In a state with a billion-dollar horse industry, the loss of thousands of thoroughbred foals was financially crippling; not just in the short-term to breeders, but also down the line to stable owners, to feed and hay sellers, to blacksmiths, to veterinarians, to racetracks. According to the University of Louisville's department of equine business, the costs all tallied up to $336 million (or $85,142 per thoroughbred foal lost). Add to that the incalculable emotional toll on the mares and their owners. Kentuckian Amy Graves, whom I spoke with in 2011, lost foals from two of her own mares. She summarized the loss to the horses, the owners, and the area in one word: "devastating."
As government and private veterinary scientists began to research mare reproductive loss syndrome, their gaze soon turned to a plague of caterpillars, which were at the time blanketing Kentucky’s Ohio Valley. Two inches long, fully grown. Spiky brown hair. Black, with a white racing stripe. The eastern tent caterpillar was one scary mammajamma, the Terminator of caterpillars. And they were everywhere.
"It was like a carpet,” Graves said of the caterpillars covering her hometown of Versailles, Kentucky. “I couldn't walk through the grass without crunching them."
She remembers one spring day she went to use her barbecue and found caterpillars covering the lid.

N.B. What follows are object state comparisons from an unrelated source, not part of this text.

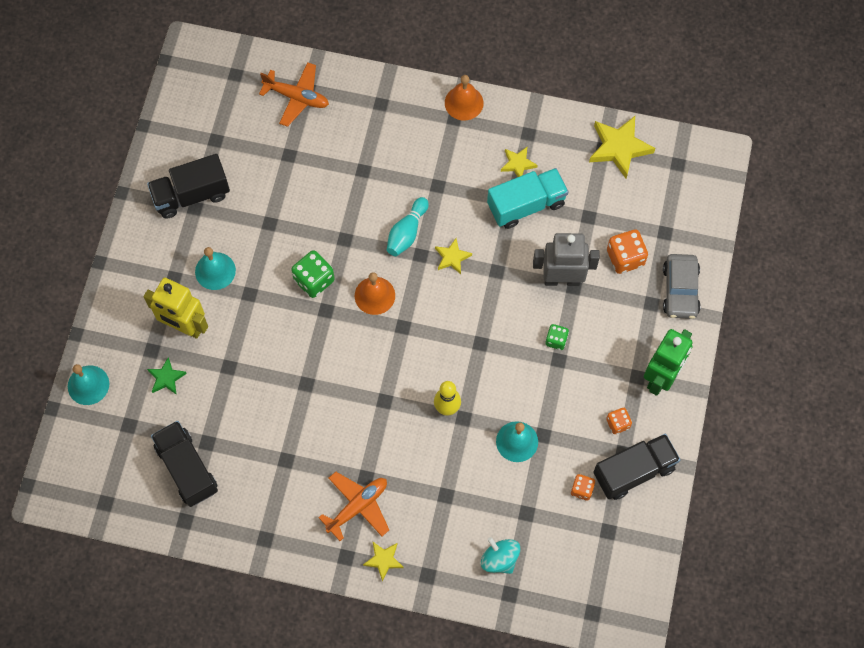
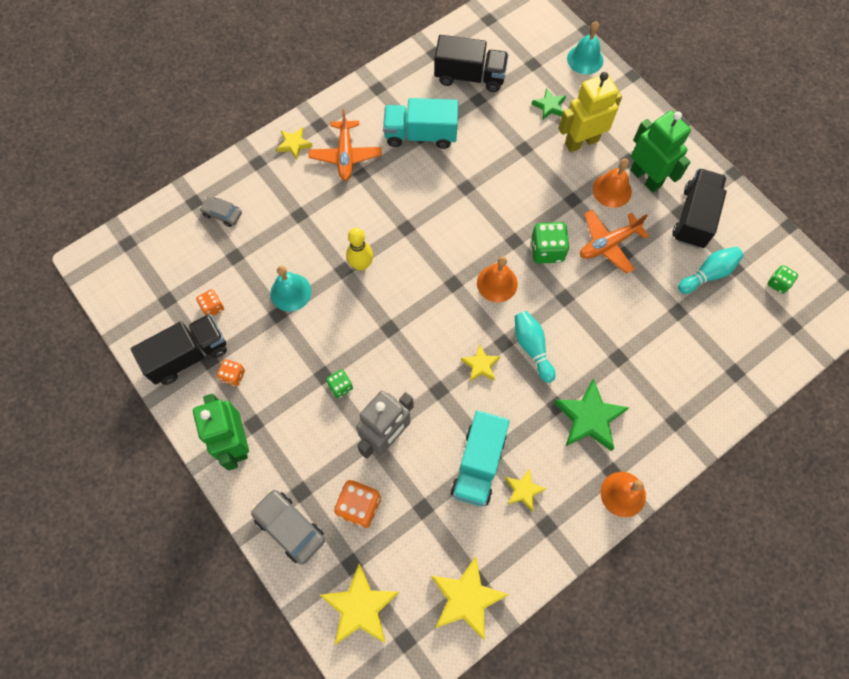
camera: 130 degrees right, 0 degrees up
turquoise bell [195,247,236,290] -> orange bell [593,158,632,208]
orange plane [259,62,329,127] -> orange plane moved to [580,210,649,274]
turquoise spinning top [481,537,520,574] -> grey car [199,196,242,227]
black truck [594,434,680,500] -> black truck turned 135 degrees counterclockwise [131,314,227,385]
none -> yellow star [320,563,399,645]
none -> turquoise truck [383,98,458,149]
none -> green star [554,378,629,451]
none -> green robot [630,111,691,193]
none -> turquoise bowling pin [678,247,744,294]
none -> green dice [768,265,798,294]

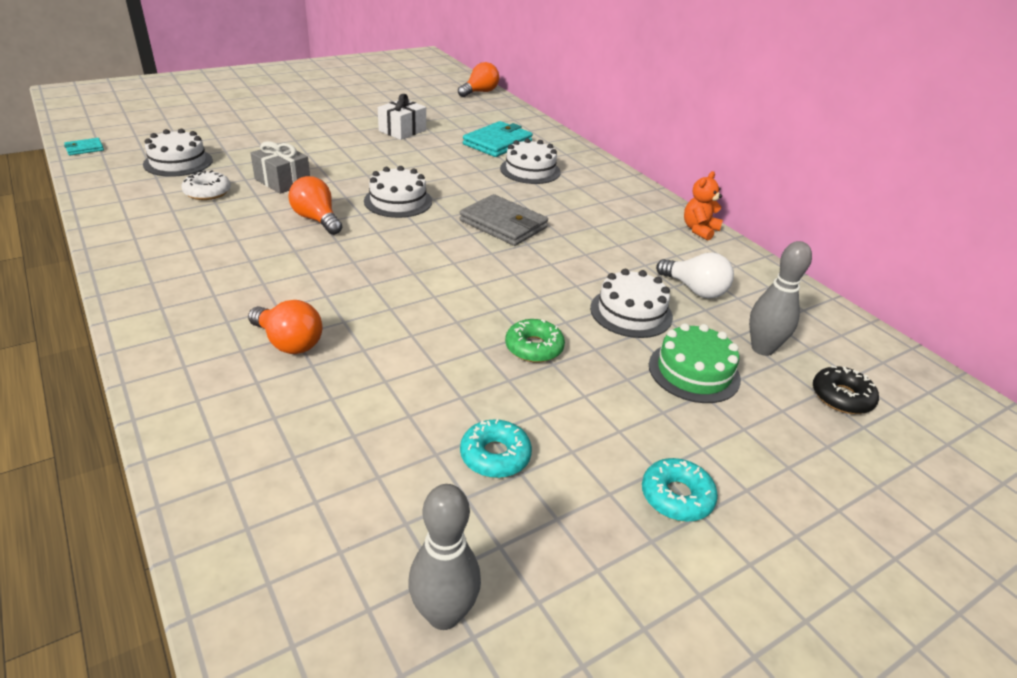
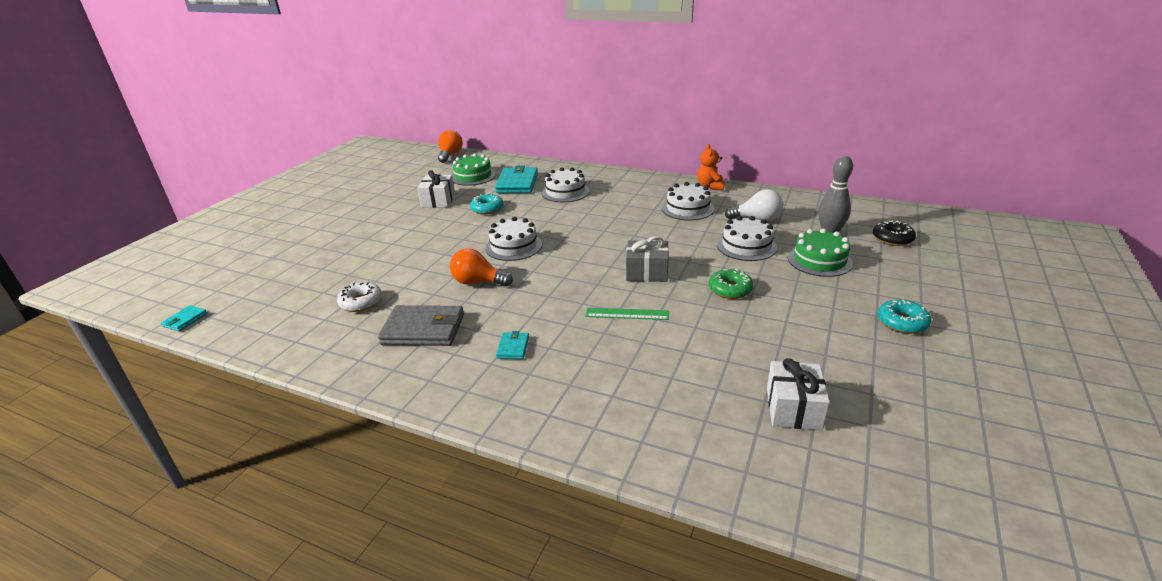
camera: 30 degrees left, 5 degrees down
white cake [143,129,213,177] -> white cake moved to [662,182,715,221]
orange light bulb [248,300,322,354] -> none
grey gift [251,141,310,194] -> grey gift moved to [626,236,669,282]
grey bowling pin [408,484,481,630] -> none
grey wallet [459,194,548,246] -> grey wallet moved to [378,305,464,346]
turquoise donut [460,419,532,478] -> turquoise donut moved to [470,194,504,215]
none -> green cake [452,153,496,186]
none -> turquoise wallet [496,331,529,359]
none -> green ruler [585,308,669,320]
none -> white gift [767,358,830,430]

"The grill looked like it grew hair."
In data collected both from the field in 2001 and in a series of experiments over the next two years, researchers found that when they piped the caterpillars directly into the stomachs of six pregnant mares, all six aborted within five days; if they killed the bacteria on the caterpillars first, only three of six aborted, though it took longer, between eleven and twenty-four days.
But how exactly could a caterpillar out in nature harm a fetus wrapped in a mother's womb?

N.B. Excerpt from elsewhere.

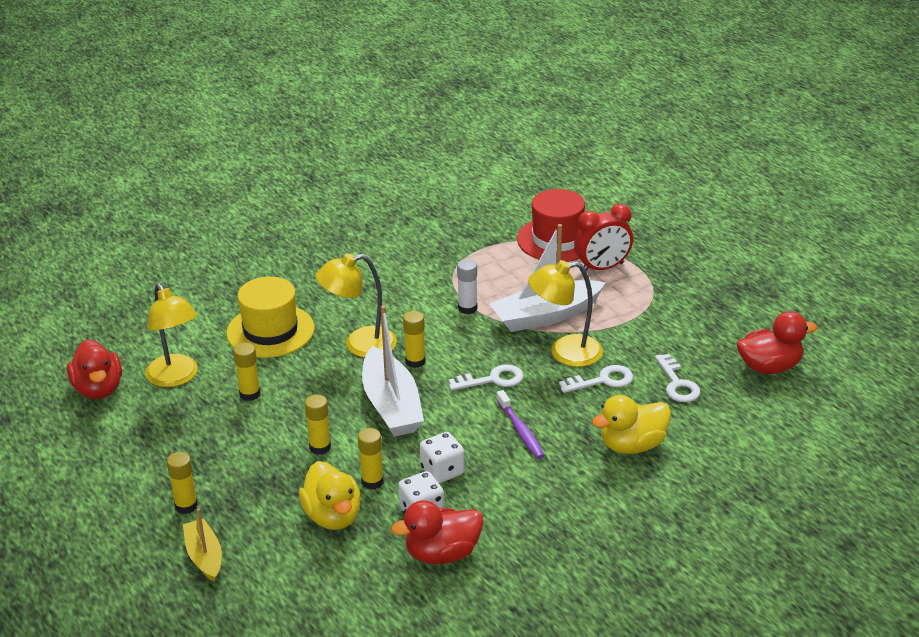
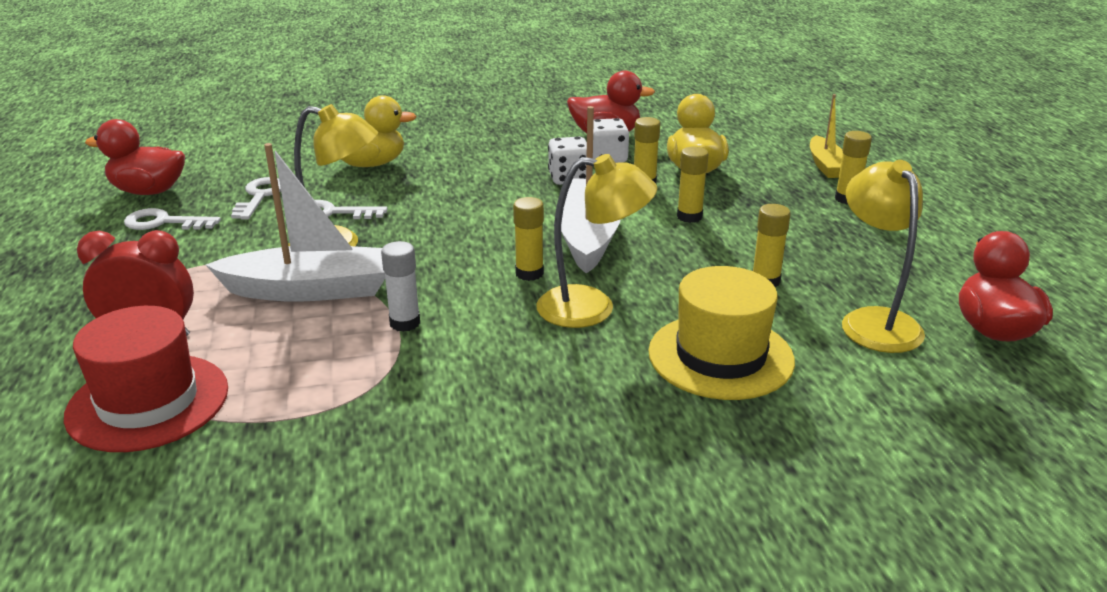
camera: 160 degrees left, 5 degrees down
white key [449,365,524,391] -> white key moved to [124,208,221,230]
purple toothbrush [496,390,545,459] -> none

Well, the caterpillars were all over the pastures, and they even got into the feed, where the mares unknowingly gulped them down. After that, the caterpillars' body, covered in tiny, barbed hair (or “setae”), made it into the equine gastrointestinal tract. There, these tiny hairs, even just fragments of them, pierced through the intestines, carving microscopic holes; in some cases, the hairs then slipped through, entering into the bloodstream, where they would ride around the body and "randomly lodge in distant tissues," wrote Tobin.
Along for the ride on these tiny hairs were, to quote one journal article, “bacterial ‘hitchhikers,’” any of a number of species of Streptococcus or Actinobacillus. All of the mare’s most robust organs fought off these intruders -- all, that is, but the most immunologically vulnerable: the placenta. The barbs spiked their way into this critical organ -- the connection between mother and baby – and researchers conclude that the combination of the breached placenta and the influx of bacteria triggered the miscarriage. The penetrating setae hypothesis, like mare reproductive loss syndrome itself, is, “biologically unique and without precedent in the biological and medical literature,” according to Tobin’s article.
More than a decade after the fact, every time Graves thinks about the eastern tent caterpillar, she gets tingles down her spine. And to this day, she squishes any and every tent caterpillar she sees, lest it make its way down the gullet of a pregnant mare.
Thanks to scientist Thomas Tobin for his heebie-jeebie inducing photo of eastern tent caterpillars swarming a bucket in Kentucky, during the 2001 outbreak. Kentucky horse owner Graves confessed she didn't have any photos of her own yard or pastures because it was "too gross to even want to document."